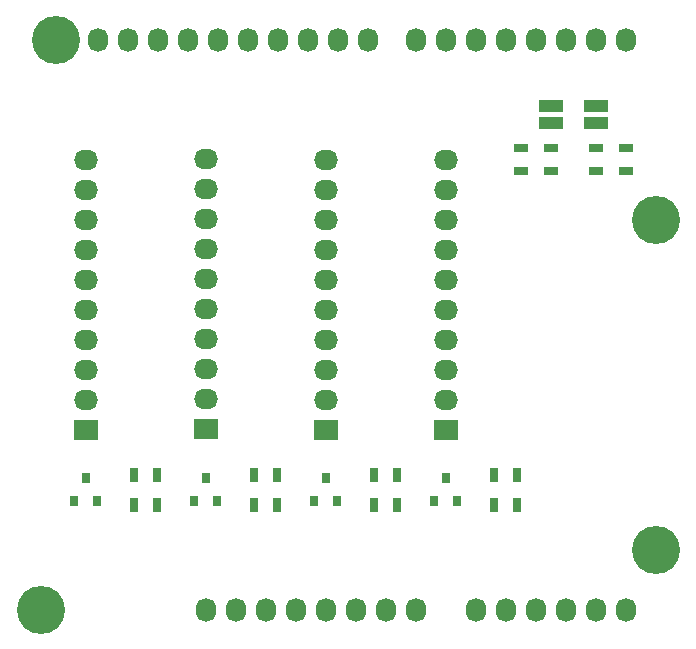
<source format=gbr>
G04 #@! TF.FileFunction,Soldermask,Top*
%FSLAX46Y46*%
G04 Gerber Fmt 4.6, Leading zero omitted, Abs format (unit mm)*
G04 Created by KiCad (PCBNEW 4.0.6-e0-6349~53~ubuntu16.04.1) date Thu Jul 27 14:37:32 2017*
%MOMM*%
%LPD*%
G01*
G04 APERTURE LIST*
%ADD10C,0.100000*%
%ADD11O,1.727200X2.032000*%
%ADD12C,4.064000*%
%ADD13R,2.000000X1.000000*%
%ADD14R,2.032000X1.727200*%
%ADD15O,2.032000X1.727200*%
%ADD16R,0.800000X0.900000*%
%ADD17R,0.700000X1.300000*%
%ADD18R,1.300000X0.700000*%
G04 APERTURE END LIST*
D10*
D11*
X138938000Y-123825000D03*
X141478000Y-123825000D03*
X144018000Y-123825000D03*
X146558000Y-123825000D03*
X149098000Y-123825000D03*
X151638000Y-123825000D03*
X154178000Y-123825000D03*
X156718000Y-123825000D03*
X161798000Y-123825000D03*
X164338000Y-123825000D03*
X166878000Y-123825000D03*
X169418000Y-123825000D03*
X171958000Y-123825000D03*
X174498000Y-123825000D03*
X129794000Y-75565000D03*
X132334000Y-75565000D03*
X134874000Y-75565000D03*
X137414000Y-75565000D03*
X139954000Y-75565000D03*
X142494000Y-75565000D03*
X145034000Y-75565000D03*
X147574000Y-75565000D03*
X150114000Y-75565000D03*
X152654000Y-75565000D03*
X156718000Y-75565000D03*
X159258000Y-75565000D03*
X161798000Y-75565000D03*
X164338000Y-75565000D03*
X166878000Y-75565000D03*
X169418000Y-75565000D03*
X171958000Y-75565000D03*
X174498000Y-75565000D03*
D12*
X124968000Y-123825000D03*
X177038000Y-118745000D03*
X126238000Y-75565000D03*
X177038000Y-90805000D03*
D13*
X171958000Y-81215000D03*
X171958000Y-82615000D03*
X168148000Y-81215000D03*
X168148000Y-82615000D03*
D14*
X128778000Y-108585000D03*
D15*
X128778000Y-106045000D03*
X128778000Y-103505000D03*
X128778000Y-100965000D03*
X128778000Y-98425000D03*
X128778000Y-95885000D03*
X128778000Y-93345000D03*
X128778000Y-90805000D03*
X128778000Y-88265000D03*
X128778000Y-85725000D03*
D14*
X138938000Y-108525000D03*
D15*
X138938000Y-105985000D03*
X138938000Y-103445000D03*
X138938000Y-100905000D03*
X138938000Y-98365000D03*
X138938000Y-95825000D03*
X138938000Y-93285000D03*
X138938000Y-90745000D03*
X138938000Y-88205000D03*
X138938000Y-85665000D03*
D14*
X149098000Y-108585000D03*
D15*
X149098000Y-106045000D03*
X149098000Y-103505000D03*
X149098000Y-100965000D03*
X149098000Y-98425000D03*
X149098000Y-95885000D03*
X149098000Y-93345000D03*
X149098000Y-90805000D03*
X149098000Y-88265000D03*
X149098000Y-85725000D03*
D14*
X159258000Y-108585000D03*
D15*
X159258000Y-106045000D03*
X159258000Y-103505000D03*
X159258000Y-100965000D03*
X159258000Y-98425000D03*
X159258000Y-95885000D03*
X159258000Y-93345000D03*
X159258000Y-90805000D03*
X159258000Y-88265000D03*
X159258000Y-85725000D03*
D16*
X127828000Y-114665000D03*
X129728000Y-114665000D03*
X128778000Y-112665000D03*
X137988000Y-114665000D03*
X139888000Y-114665000D03*
X138938000Y-112665000D03*
X148148000Y-114665000D03*
X150048000Y-114665000D03*
X149098000Y-112665000D03*
X158308000Y-114665000D03*
X160208000Y-114665000D03*
X159258000Y-112665000D03*
D17*
X132908000Y-112395000D03*
X134808000Y-112395000D03*
X143068000Y-112395000D03*
X144968000Y-112395000D03*
X132908000Y-114935000D03*
X134808000Y-114935000D03*
X143068000Y-114935000D03*
X144968000Y-114935000D03*
X153228000Y-112395000D03*
X155128000Y-112395000D03*
X163388000Y-112395000D03*
X165288000Y-112395000D03*
X153228000Y-114935000D03*
X155128000Y-114935000D03*
X163388000Y-114935000D03*
X165288000Y-114935000D03*
D18*
X174498000Y-86675000D03*
X174498000Y-84775000D03*
X165608000Y-84775000D03*
X165608000Y-86675000D03*
X171958000Y-84775000D03*
X171958000Y-86675000D03*
X168148000Y-84775000D03*
X168148000Y-86675000D03*
M02*

</source>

──────────────────────────────

_TASK ITEM_:
Write every line of the data out again exactly, leaving out all images.

_EXERCISE RESPONSE_:
<source format=gbr>
G04 #@! TF.FileFunction,Soldermask,Top*
%FSLAX46Y46*%
G04 Gerber Fmt 4.6, Leading zero omitted, Abs format (unit mm)*
G04 Created by KiCad (PCBNEW 4.0.6-e0-6349~53~ubuntu16.04.1) date Thu Jul 27 14:37:32 2017*
%MOMM*%
%LPD*%
G01*
G04 APERTURE LIST*
%ADD10C,0.100000*%
%ADD11O,1.727200X2.032000*%
%ADD12C,4.064000*%
%ADD13R,2.000000X1.000000*%
%ADD14R,2.032000X1.727200*%
%ADD15O,2.032000X1.727200*%
%ADD16R,0.800000X0.900000*%
%ADD17R,0.700000X1.300000*%
%ADD18R,1.300000X0.700000*%
G04 APERTURE END LIST*
D10*
D11*
X138938000Y-123825000D03*
X141478000Y-123825000D03*
X144018000Y-123825000D03*
X146558000Y-123825000D03*
X149098000Y-123825000D03*
X151638000Y-123825000D03*
X154178000Y-123825000D03*
X156718000Y-123825000D03*
X161798000Y-123825000D03*
X164338000Y-123825000D03*
X166878000Y-123825000D03*
X169418000Y-123825000D03*
X171958000Y-123825000D03*
X174498000Y-123825000D03*
X129794000Y-75565000D03*
X132334000Y-75565000D03*
X134874000Y-75565000D03*
X137414000Y-75565000D03*
X139954000Y-75565000D03*
X142494000Y-75565000D03*
X145034000Y-75565000D03*
X147574000Y-75565000D03*
X150114000Y-75565000D03*
X152654000Y-75565000D03*
X156718000Y-75565000D03*
X159258000Y-75565000D03*
X161798000Y-75565000D03*
X164338000Y-75565000D03*
X166878000Y-75565000D03*
X169418000Y-75565000D03*
X171958000Y-75565000D03*
X174498000Y-75565000D03*
D12*
X124968000Y-123825000D03*
X177038000Y-118745000D03*
X126238000Y-75565000D03*
X177038000Y-90805000D03*
D13*
X171958000Y-81215000D03*
X171958000Y-82615000D03*
X168148000Y-81215000D03*
X168148000Y-82615000D03*
D14*
X128778000Y-108585000D03*
D15*
X128778000Y-106045000D03*
X128778000Y-103505000D03*
X128778000Y-100965000D03*
X128778000Y-98425000D03*
X128778000Y-95885000D03*
X128778000Y-93345000D03*
X128778000Y-90805000D03*
X128778000Y-88265000D03*
X128778000Y-85725000D03*
D14*
X138938000Y-108525000D03*
D15*
X138938000Y-105985000D03*
X138938000Y-103445000D03*
X138938000Y-100905000D03*
X138938000Y-98365000D03*
X138938000Y-95825000D03*
X138938000Y-93285000D03*
X138938000Y-90745000D03*
X138938000Y-88205000D03*
X138938000Y-85665000D03*
D14*
X149098000Y-108585000D03*
D15*
X149098000Y-106045000D03*
X149098000Y-103505000D03*
X149098000Y-100965000D03*
X149098000Y-98425000D03*
X149098000Y-95885000D03*
X149098000Y-93345000D03*
X149098000Y-90805000D03*
X149098000Y-88265000D03*
X149098000Y-85725000D03*
D14*
X159258000Y-108585000D03*
D15*
X159258000Y-106045000D03*
X159258000Y-103505000D03*
X159258000Y-100965000D03*
X159258000Y-98425000D03*
X159258000Y-95885000D03*
X159258000Y-93345000D03*
X159258000Y-90805000D03*
X159258000Y-88265000D03*
X159258000Y-85725000D03*
D16*
X127828000Y-114665000D03*
X129728000Y-114665000D03*
X128778000Y-112665000D03*
X137988000Y-114665000D03*
X139888000Y-114665000D03*
X138938000Y-112665000D03*
X148148000Y-114665000D03*
X150048000Y-114665000D03*
X149098000Y-112665000D03*
X158308000Y-114665000D03*
X160208000Y-114665000D03*
X159258000Y-112665000D03*
D17*
X132908000Y-112395000D03*
X134808000Y-112395000D03*
X143068000Y-112395000D03*
X144968000Y-112395000D03*
X132908000Y-114935000D03*
X134808000Y-114935000D03*
X143068000Y-114935000D03*
X144968000Y-114935000D03*
X153228000Y-112395000D03*
X155128000Y-112395000D03*
X163388000Y-112395000D03*
X165288000Y-112395000D03*
X153228000Y-114935000D03*
X155128000Y-114935000D03*
X163388000Y-114935000D03*
X165288000Y-114935000D03*
D18*
X174498000Y-86675000D03*
X174498000Y-84775000D03*
X165608000Y-84775000D03*
X165608000Y-86675000D03*
X171958000Y-84775000D03*
X171958000Y-86675000D03*
X168148000Y-84775000D03*
X168148000Y-86675000D03*
M02*

</source>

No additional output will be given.